### Aim of the task
A single number is the whole answer: the count of lines in the records where "round" occurs.

Top of Data for this task

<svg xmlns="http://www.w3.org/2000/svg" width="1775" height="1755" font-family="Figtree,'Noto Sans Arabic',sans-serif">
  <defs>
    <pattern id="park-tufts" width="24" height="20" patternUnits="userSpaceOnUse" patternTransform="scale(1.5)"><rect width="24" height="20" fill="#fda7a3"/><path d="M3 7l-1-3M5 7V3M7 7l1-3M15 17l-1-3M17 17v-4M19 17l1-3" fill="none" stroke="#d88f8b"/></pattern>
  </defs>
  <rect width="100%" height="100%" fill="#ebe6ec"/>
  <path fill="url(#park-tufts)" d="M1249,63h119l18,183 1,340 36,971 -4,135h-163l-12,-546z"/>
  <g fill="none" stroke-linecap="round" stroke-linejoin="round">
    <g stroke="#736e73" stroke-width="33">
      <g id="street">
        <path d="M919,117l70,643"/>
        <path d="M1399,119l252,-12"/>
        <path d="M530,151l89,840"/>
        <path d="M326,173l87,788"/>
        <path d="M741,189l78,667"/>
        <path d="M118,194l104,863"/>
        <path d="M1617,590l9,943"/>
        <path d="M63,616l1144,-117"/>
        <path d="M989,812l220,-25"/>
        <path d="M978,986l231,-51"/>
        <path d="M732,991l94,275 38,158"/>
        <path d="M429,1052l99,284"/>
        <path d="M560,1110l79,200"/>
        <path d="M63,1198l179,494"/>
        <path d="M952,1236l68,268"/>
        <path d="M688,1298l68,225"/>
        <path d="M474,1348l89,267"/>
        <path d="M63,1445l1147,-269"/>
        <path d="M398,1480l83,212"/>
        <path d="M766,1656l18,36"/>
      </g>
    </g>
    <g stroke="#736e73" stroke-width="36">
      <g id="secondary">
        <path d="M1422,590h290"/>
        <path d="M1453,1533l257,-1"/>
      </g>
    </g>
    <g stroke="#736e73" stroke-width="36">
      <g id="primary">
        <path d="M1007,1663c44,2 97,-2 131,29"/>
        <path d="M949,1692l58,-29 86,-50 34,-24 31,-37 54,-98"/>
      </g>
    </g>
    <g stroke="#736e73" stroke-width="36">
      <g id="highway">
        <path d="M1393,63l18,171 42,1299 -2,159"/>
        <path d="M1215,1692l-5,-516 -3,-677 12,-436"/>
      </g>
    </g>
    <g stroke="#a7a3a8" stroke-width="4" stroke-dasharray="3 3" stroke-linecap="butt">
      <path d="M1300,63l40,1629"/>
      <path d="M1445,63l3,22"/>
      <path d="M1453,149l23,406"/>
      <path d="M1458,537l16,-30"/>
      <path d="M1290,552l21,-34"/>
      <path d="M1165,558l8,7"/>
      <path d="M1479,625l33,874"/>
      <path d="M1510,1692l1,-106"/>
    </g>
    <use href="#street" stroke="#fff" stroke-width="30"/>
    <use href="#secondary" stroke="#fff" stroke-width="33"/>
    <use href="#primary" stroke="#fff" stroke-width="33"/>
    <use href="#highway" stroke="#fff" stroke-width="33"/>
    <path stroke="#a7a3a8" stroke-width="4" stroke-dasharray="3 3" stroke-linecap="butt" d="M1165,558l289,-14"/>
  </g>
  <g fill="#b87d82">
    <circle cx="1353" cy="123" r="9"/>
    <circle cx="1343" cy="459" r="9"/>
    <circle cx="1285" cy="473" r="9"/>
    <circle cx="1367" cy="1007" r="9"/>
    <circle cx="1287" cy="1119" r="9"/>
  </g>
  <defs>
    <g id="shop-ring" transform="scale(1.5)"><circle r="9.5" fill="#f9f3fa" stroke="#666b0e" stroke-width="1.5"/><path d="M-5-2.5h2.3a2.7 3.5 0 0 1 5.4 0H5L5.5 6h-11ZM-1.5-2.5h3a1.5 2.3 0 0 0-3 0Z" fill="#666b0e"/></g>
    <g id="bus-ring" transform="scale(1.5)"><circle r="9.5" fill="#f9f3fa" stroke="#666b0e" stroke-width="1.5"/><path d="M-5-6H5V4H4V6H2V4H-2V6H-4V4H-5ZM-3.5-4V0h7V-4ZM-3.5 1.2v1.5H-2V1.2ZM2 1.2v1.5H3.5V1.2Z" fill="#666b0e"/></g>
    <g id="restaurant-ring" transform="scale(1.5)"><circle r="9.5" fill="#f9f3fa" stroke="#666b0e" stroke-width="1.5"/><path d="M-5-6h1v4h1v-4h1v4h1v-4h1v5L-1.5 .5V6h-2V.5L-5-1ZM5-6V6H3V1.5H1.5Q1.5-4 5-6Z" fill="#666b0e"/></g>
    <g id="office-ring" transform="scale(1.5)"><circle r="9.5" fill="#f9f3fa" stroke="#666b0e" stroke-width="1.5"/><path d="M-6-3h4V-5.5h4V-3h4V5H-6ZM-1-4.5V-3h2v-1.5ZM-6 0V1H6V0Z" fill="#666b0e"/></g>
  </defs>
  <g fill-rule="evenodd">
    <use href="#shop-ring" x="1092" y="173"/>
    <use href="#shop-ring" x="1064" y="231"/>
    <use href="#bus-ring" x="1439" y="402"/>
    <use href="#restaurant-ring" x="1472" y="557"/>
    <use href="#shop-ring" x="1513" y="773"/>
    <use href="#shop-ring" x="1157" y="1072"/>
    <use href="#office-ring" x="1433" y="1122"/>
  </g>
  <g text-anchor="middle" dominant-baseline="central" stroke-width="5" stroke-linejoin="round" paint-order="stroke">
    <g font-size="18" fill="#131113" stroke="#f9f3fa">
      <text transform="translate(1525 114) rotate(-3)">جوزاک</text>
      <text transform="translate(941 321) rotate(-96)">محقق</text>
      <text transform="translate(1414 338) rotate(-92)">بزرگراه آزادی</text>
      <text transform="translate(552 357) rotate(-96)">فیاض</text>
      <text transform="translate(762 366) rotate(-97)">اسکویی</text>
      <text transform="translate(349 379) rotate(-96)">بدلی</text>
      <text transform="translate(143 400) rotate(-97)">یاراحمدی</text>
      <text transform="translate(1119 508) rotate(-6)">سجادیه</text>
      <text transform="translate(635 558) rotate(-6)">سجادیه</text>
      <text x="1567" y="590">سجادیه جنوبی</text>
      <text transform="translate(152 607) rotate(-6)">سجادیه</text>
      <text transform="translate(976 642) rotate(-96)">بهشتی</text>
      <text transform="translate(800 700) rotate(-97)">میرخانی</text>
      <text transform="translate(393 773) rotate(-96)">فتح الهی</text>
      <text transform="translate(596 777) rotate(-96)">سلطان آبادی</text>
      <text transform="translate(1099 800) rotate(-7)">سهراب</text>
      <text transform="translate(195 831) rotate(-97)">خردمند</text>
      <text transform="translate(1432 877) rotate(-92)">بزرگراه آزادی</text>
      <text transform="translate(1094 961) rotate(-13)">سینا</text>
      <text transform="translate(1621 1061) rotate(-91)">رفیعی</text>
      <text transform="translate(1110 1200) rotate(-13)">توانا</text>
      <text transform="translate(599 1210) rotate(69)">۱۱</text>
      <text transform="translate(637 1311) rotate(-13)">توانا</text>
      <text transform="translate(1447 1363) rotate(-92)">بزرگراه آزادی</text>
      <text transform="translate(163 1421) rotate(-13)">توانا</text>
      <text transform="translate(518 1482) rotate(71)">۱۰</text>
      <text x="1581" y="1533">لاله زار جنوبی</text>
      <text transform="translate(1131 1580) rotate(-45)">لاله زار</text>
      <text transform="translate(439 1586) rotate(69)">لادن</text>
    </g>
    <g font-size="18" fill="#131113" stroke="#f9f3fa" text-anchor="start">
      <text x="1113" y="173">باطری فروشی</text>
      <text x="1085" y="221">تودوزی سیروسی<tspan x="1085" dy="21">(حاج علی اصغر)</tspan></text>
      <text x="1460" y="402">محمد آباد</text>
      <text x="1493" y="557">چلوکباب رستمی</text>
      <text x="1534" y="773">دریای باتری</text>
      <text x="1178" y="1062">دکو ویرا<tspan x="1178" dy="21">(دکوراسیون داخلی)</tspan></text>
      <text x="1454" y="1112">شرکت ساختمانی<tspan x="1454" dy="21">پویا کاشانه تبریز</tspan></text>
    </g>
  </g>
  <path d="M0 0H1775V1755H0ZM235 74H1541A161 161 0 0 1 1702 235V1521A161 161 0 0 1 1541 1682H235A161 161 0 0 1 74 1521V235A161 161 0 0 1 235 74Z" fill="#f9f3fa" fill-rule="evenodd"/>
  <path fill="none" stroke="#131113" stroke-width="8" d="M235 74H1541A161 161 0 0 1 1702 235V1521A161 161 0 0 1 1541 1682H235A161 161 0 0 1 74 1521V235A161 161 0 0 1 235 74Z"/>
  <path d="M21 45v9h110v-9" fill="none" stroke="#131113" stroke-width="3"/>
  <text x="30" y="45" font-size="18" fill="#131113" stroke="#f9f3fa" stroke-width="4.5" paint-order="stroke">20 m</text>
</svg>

Bottom of Data for this task

### Exercise answer
2